Rubineau, along with co-authors Carroll Seron (UC Irvine), Erin Cech (University of Michigan) and Susan Silbey (MIT), found that unchallenging projects, blatant sexual harassment and greater isolation from support networks contribute to women’s exit from engineering.
Rubineau says: “Although engineering programs have focused on reforming their curricula to encourage women’s participation, we are finding that social interactions outside of classrooms are contributing substantially to women’s negative experiences of the field. It is clear that engineering schools must broaden their efforts beyond the classroom to ensure they are not only attracting top female talent, but retaining it.”
Their longitudinal study followed 700 students from four schools – MIT, UMass, Olin College of Engineering, and the women-only Picker Engineering Program at Smith College – during their four years of college and again five years after they graduated.
The study examined students’ voluntary diary entries and focused on interactions with other students in classes and projects, as well as college culture and future occupational and family expectations.

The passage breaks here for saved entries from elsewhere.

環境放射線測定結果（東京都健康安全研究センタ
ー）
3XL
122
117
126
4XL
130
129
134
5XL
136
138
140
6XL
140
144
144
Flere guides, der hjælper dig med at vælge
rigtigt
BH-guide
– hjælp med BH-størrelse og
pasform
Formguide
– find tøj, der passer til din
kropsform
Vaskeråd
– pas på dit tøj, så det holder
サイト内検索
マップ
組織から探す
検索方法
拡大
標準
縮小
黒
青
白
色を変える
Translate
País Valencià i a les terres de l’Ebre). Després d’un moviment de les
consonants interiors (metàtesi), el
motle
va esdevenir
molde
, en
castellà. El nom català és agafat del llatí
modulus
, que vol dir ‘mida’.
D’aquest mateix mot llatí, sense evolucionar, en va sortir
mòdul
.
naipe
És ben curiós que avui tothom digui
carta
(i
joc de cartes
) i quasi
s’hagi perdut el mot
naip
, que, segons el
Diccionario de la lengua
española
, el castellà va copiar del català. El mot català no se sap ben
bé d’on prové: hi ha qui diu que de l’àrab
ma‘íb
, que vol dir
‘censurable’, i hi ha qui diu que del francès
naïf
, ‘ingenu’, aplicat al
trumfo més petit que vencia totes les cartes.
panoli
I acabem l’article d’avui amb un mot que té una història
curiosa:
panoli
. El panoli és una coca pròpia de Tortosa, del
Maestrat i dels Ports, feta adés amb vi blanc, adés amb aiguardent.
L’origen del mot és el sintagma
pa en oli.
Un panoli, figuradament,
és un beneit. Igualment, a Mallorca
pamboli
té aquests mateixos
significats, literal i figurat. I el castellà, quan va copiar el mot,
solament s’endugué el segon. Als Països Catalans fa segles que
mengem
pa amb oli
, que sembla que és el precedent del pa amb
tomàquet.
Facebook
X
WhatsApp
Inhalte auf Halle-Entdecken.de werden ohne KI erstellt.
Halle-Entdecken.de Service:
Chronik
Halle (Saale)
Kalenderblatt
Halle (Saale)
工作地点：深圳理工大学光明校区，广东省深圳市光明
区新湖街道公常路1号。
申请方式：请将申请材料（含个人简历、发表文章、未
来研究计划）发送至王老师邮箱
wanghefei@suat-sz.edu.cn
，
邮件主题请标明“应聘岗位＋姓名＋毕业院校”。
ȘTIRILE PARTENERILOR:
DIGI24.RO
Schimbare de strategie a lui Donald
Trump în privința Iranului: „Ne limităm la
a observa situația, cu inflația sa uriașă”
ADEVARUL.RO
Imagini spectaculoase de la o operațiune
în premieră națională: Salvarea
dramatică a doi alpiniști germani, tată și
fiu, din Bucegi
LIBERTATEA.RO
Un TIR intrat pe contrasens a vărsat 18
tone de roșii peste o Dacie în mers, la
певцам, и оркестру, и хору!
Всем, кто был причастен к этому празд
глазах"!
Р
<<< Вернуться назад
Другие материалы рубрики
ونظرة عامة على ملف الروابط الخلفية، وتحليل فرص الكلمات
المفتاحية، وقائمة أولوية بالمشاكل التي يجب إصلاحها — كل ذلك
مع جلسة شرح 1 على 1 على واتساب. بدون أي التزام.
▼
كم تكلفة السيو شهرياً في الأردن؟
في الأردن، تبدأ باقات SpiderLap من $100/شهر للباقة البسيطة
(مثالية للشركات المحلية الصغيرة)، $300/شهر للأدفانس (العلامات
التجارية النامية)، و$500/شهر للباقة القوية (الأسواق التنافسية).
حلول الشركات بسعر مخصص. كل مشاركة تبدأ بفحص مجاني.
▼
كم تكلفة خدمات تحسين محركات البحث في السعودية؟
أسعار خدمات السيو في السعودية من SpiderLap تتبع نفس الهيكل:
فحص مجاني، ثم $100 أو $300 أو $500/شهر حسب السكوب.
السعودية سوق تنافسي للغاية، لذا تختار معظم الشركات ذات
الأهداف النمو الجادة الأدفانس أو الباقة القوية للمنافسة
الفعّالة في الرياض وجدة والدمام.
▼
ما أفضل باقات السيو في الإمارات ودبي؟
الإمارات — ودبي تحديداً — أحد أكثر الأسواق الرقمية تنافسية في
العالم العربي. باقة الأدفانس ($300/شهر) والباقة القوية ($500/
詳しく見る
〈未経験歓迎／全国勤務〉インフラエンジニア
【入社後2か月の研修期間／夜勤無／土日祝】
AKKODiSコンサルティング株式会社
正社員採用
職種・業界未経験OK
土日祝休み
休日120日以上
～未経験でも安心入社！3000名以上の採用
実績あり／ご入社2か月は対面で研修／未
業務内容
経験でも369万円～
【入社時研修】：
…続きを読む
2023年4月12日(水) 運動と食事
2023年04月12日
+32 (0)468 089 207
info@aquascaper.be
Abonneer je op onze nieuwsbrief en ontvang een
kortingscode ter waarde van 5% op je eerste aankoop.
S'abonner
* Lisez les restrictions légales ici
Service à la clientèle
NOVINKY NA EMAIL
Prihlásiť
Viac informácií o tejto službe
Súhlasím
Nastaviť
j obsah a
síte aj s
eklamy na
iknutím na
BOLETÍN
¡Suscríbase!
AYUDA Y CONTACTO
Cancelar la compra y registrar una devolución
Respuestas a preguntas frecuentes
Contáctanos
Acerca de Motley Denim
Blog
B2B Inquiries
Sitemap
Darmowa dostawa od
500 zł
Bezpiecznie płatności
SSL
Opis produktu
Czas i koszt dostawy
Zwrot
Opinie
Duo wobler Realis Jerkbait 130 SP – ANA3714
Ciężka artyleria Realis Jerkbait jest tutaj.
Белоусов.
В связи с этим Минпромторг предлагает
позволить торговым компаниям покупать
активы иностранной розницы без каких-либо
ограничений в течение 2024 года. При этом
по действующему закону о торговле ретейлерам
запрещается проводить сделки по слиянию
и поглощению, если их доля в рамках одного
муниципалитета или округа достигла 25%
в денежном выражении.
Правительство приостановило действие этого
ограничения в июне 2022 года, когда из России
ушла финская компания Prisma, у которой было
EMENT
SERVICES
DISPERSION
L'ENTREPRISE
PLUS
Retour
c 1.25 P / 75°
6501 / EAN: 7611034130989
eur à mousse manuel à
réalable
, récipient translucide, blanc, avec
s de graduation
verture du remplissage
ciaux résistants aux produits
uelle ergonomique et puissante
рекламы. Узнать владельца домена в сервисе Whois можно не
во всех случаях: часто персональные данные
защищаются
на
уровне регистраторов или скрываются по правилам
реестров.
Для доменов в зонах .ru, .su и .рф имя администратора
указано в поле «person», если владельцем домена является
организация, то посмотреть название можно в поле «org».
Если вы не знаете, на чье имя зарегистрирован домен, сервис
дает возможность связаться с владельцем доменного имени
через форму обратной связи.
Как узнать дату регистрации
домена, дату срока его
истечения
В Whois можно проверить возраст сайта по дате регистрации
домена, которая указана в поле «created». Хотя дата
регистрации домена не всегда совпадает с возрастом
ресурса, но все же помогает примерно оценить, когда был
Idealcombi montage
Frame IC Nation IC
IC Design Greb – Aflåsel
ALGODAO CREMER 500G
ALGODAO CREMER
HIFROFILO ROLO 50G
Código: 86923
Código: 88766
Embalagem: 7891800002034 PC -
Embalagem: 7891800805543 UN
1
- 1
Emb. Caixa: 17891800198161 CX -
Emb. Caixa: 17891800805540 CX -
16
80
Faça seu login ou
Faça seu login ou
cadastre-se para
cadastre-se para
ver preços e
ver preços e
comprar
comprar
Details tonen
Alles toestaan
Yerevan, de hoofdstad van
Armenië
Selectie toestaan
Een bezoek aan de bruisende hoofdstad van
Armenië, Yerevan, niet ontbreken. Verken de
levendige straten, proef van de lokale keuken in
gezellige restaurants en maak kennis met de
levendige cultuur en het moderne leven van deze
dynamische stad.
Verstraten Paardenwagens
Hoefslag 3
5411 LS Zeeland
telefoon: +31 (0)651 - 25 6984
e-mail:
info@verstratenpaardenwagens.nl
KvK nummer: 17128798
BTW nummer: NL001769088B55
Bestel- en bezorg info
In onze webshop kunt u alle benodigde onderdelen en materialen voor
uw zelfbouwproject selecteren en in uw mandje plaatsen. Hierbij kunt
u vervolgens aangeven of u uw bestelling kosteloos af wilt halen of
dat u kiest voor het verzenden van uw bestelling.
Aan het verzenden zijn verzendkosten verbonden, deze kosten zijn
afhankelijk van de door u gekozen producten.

Rubineau continues: “Many of the women in our study experienced blatant gender bias in their project teams and internships. Much of the hands-on aspects of engineering are treated as men’s work, with women relegated to more secretarial duties. This culture of sexism and stereotyping sidelines qualified women, who then often choose a different career path. A second source of this gendered discontent concerns the role of engineers in society. Women, more so than men, cite engineering’s potential for improving society as their motivation for pursuing a career within the field. But in their internships, women saw only lip service offered towards improving society. Disillusioned, these women are often inclined to change career path to find a better cultural alignment with their values and goals.”